– Par Sadie Lapshinoff –
J’ai grandi en croyant que j’étais spéciale et unique, comme un flocon de neige. J’ai cru qu’un jour j’aurai la capacité de transformer le monde. À travers mes études, j’ai réalisé que les injustices qui existent dans le monde sont nombreuses et complexes. Présentement, je suis remplie d’angoisse par la réalisation que je n’ai pas la capacité de tout corriger ces inégalités, et surtout par le fait que je profite de celles-ci en raison de ma position socioéconomique. Que faire? Je pourrais dire que je suis victime de ma position de privilège, que le remords que je ressens est injustifié parce que ce n’est pas ma faute. Je pourrais m’exprimer sur le fait que je n’ai pas choisi la vie qui m’a été donnée, donc ce n’est pas à moi de combattre les inégalités sociales. Je pourrais même dire que dans la vie, certains sont plus privilégiés que d’autres, mais que cela s’inscrit dans la nature des choses. Je pourrais demeurer aveugle aux injustices afin de ne pas être figée par la culpabilité. Non, je refuse ces options.

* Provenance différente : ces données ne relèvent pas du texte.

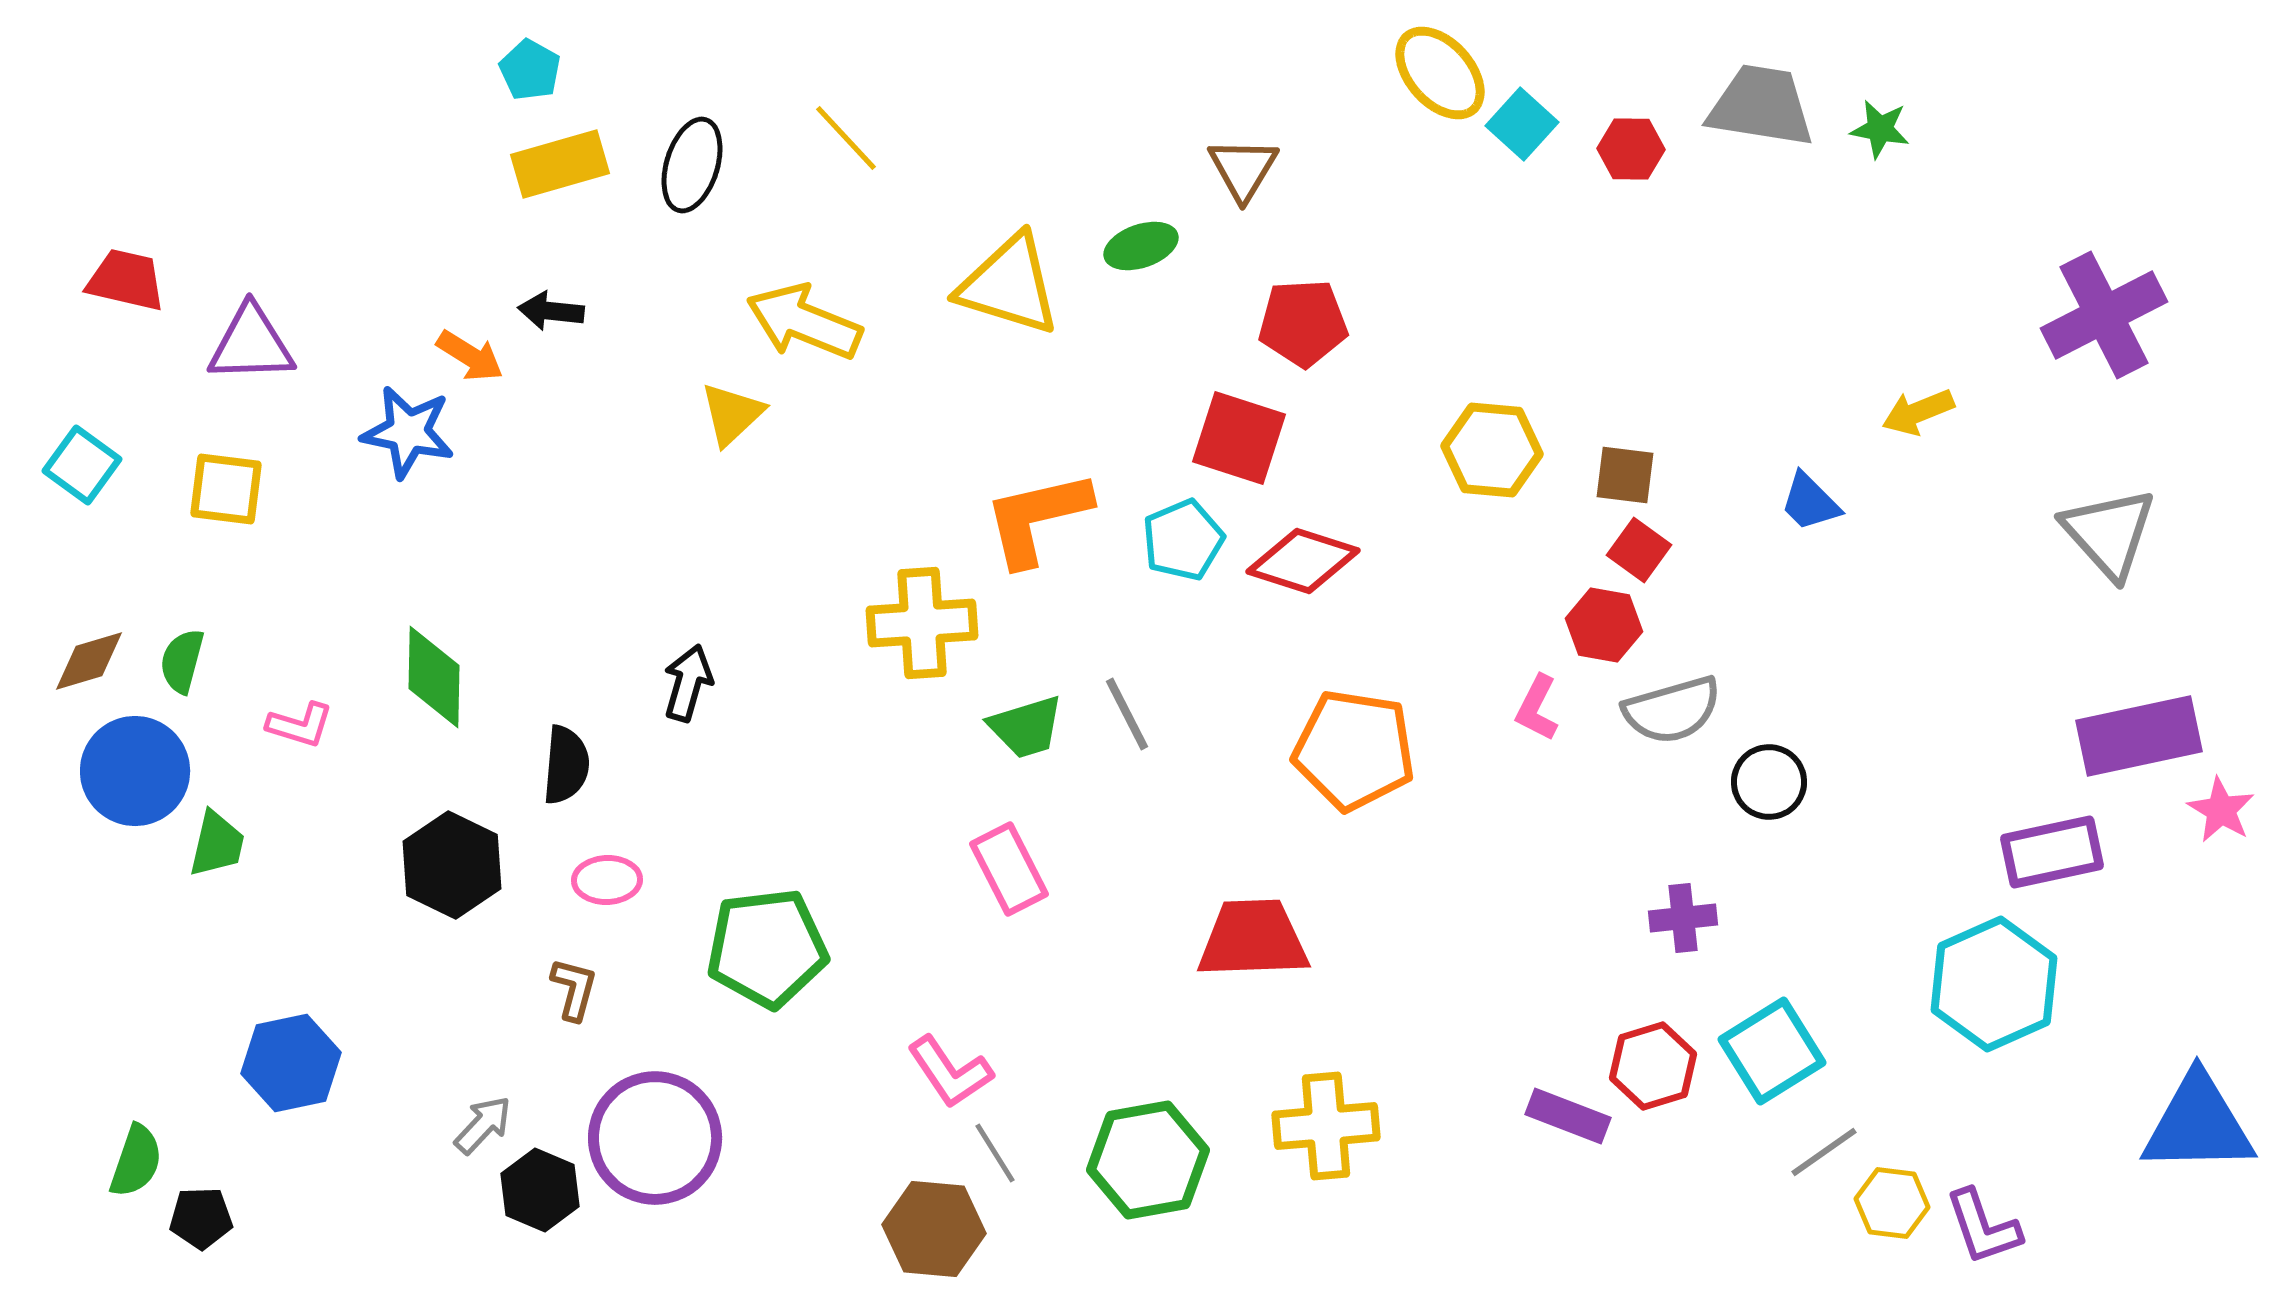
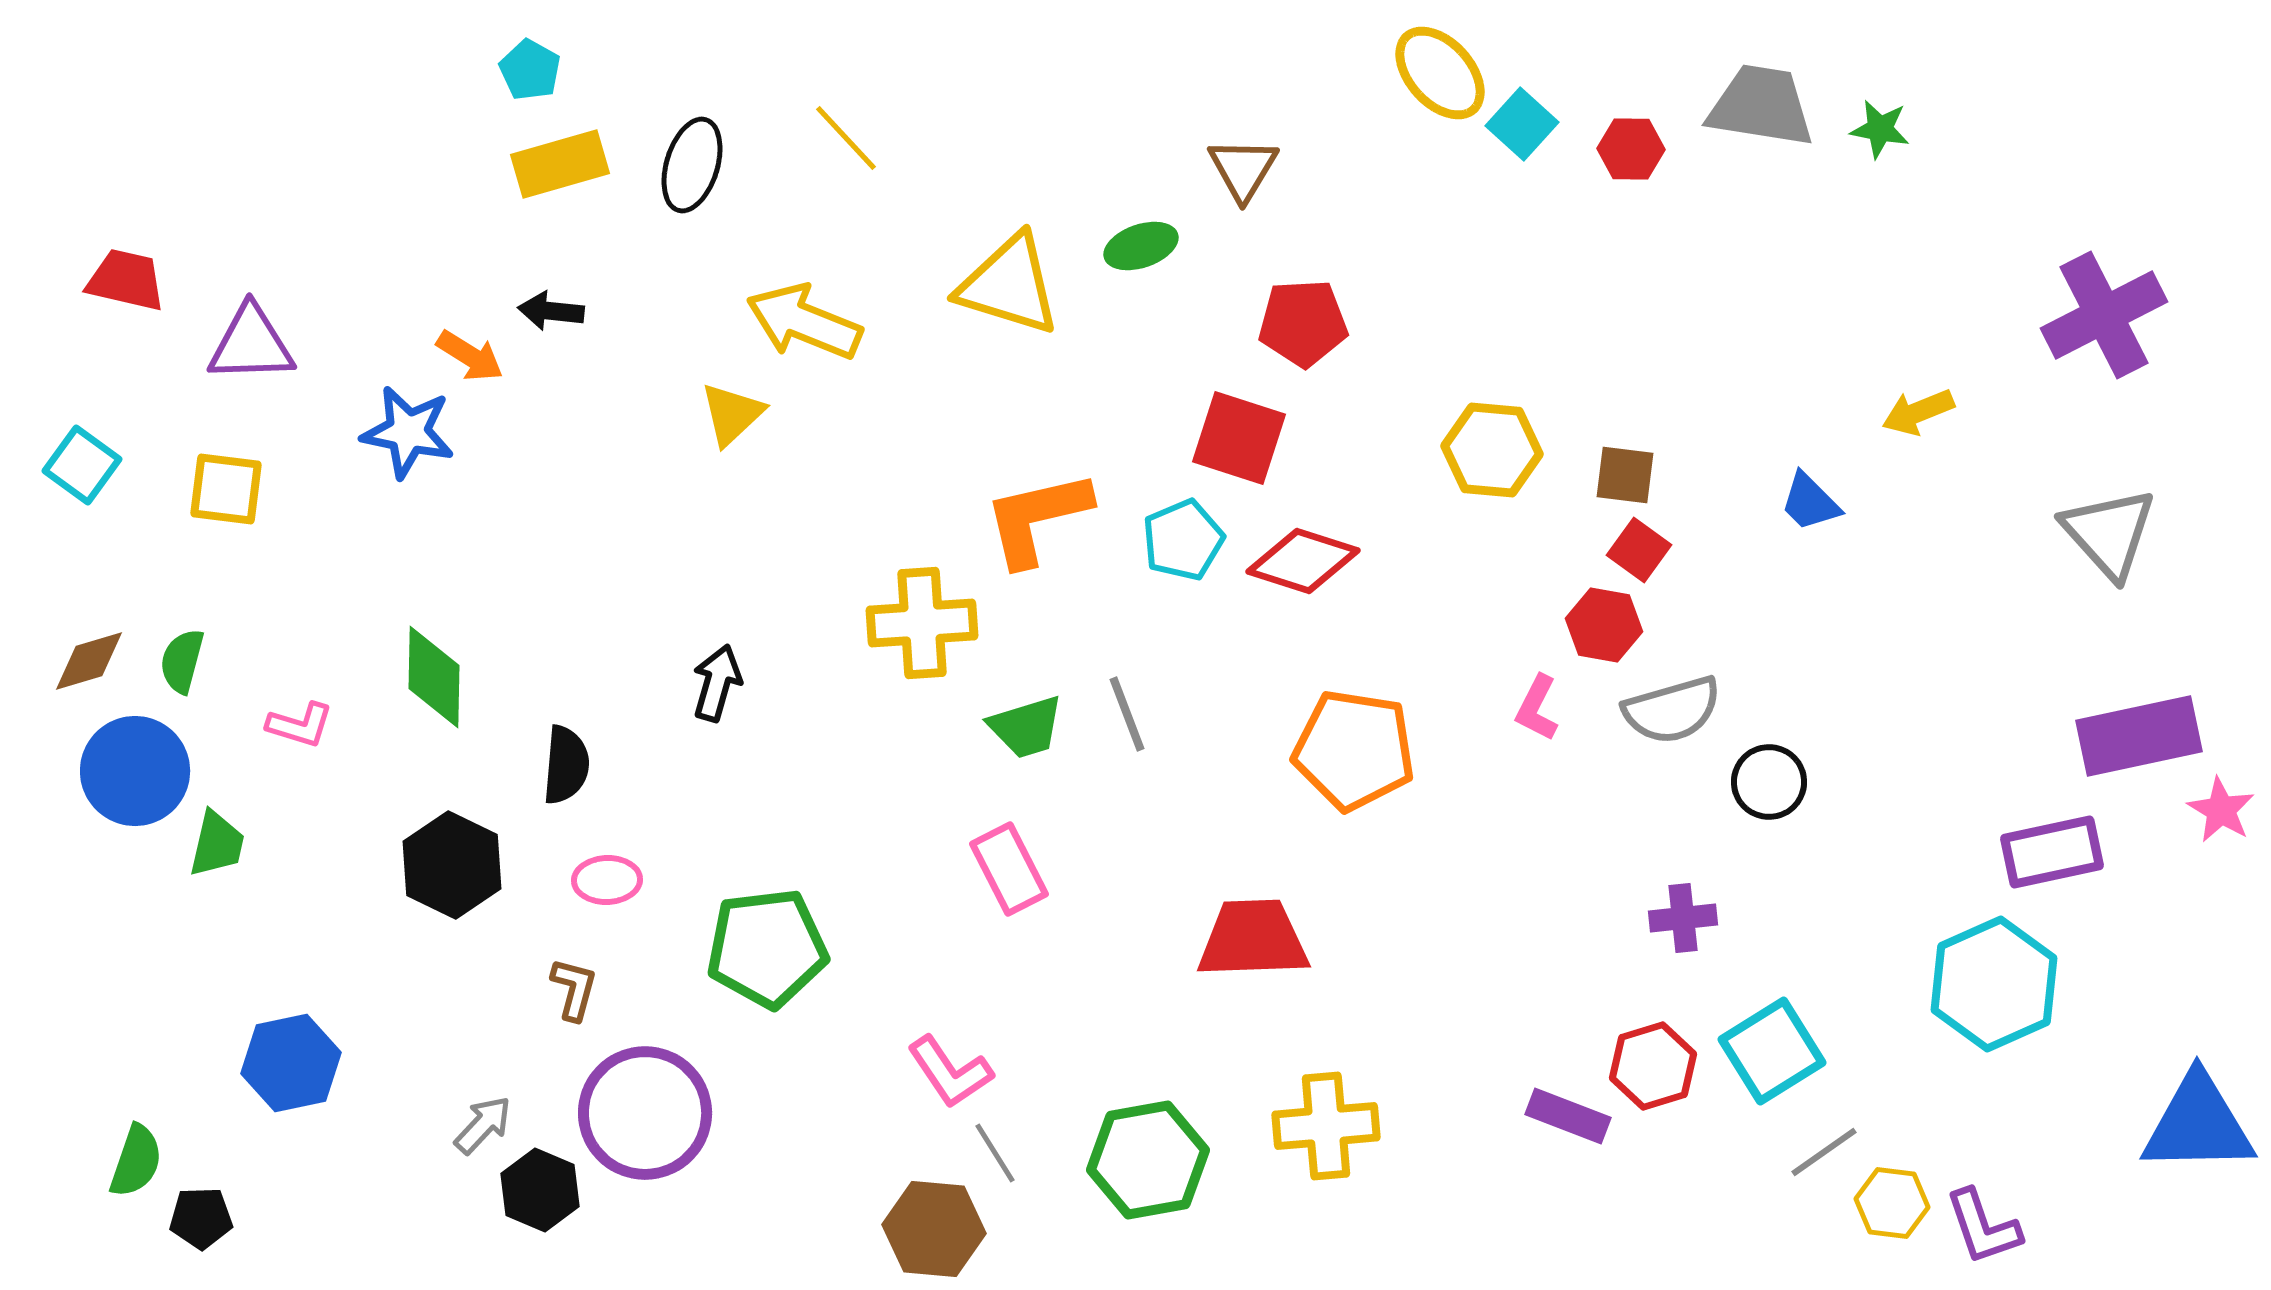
black arrow at (688, 683): moved 29 px right
gray line at (1127, 714): rotated 6 degrees clockwise
purple circle at (655, 1138): moved 10 px left, 25 px up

La culpabilité que je ressens sera ma motivation pour apprendre et grandir comme individu. Je vais reconnaitre les hiérarchies sociales ainsi que mon rôle dans leur perpétuation. Au lieu de rester passive et bénéficier des avantages qui me sont accordés par le statu quo, je vais me fâcher et agir afin de changer les normes sociales qui soutiennent les injustices. Je vais me pencher sur les inégalités sociales en déclenchant des discussions entre personnes privilégiées, dans lesquels j’invoquerai le fait que ce ne sont pas tous les individus qui peuvent demeurer aveugles aux questions d’ethnicité, de classe et de sexe. Je vais cesser de m’insérer dans des débats dans lesquels ma participation force ceux qui sont désavantagés par le système actuel à demeurer silencieux. Je vais admettre que leurs histoires méritent d’être partagées, car elles sont de valeur égale (ou supérieure) à la mienne. Je réalise que toute seule, je suis incapable de transformer le monde, mais, si je suis honnête, je dois admettre que je suis le sauveur de personne. Je ne suis pas en mesure de me décharger complètement des avantages que je retire en vivant dans, ce que l’auteure féministe Bell Hooks nomme, le patriarcat capitaliste de la suprématie blanche.
En tant que personne privilégiée, je n’ai pas besoin de réparer tous les torts du passé. Cela serait comme tenter d’éteindre un feu avec de l’essence. Ce que je dois faire c’est reconnaître les torts qui ont été commis, ainsi que les effets persistants de ceux-ci, qui défavorisent certains individus aujourd’hui. Dans cette perspective, je dois me retirer du centre et me positionner sur la marge afin de créer de l’espace pour la résistance. Pour rééquilibrer une société injuste, ceux qui détiennent le pouvoir doivent en céder à ceux qui en ont moins. Ceci est un appel aux personnes privilégiées. Renoncer son pouvoir n’est pas un signe de faiblesse, plutôt, c’est un acte politique qui fait preuve de courage et de solidarité.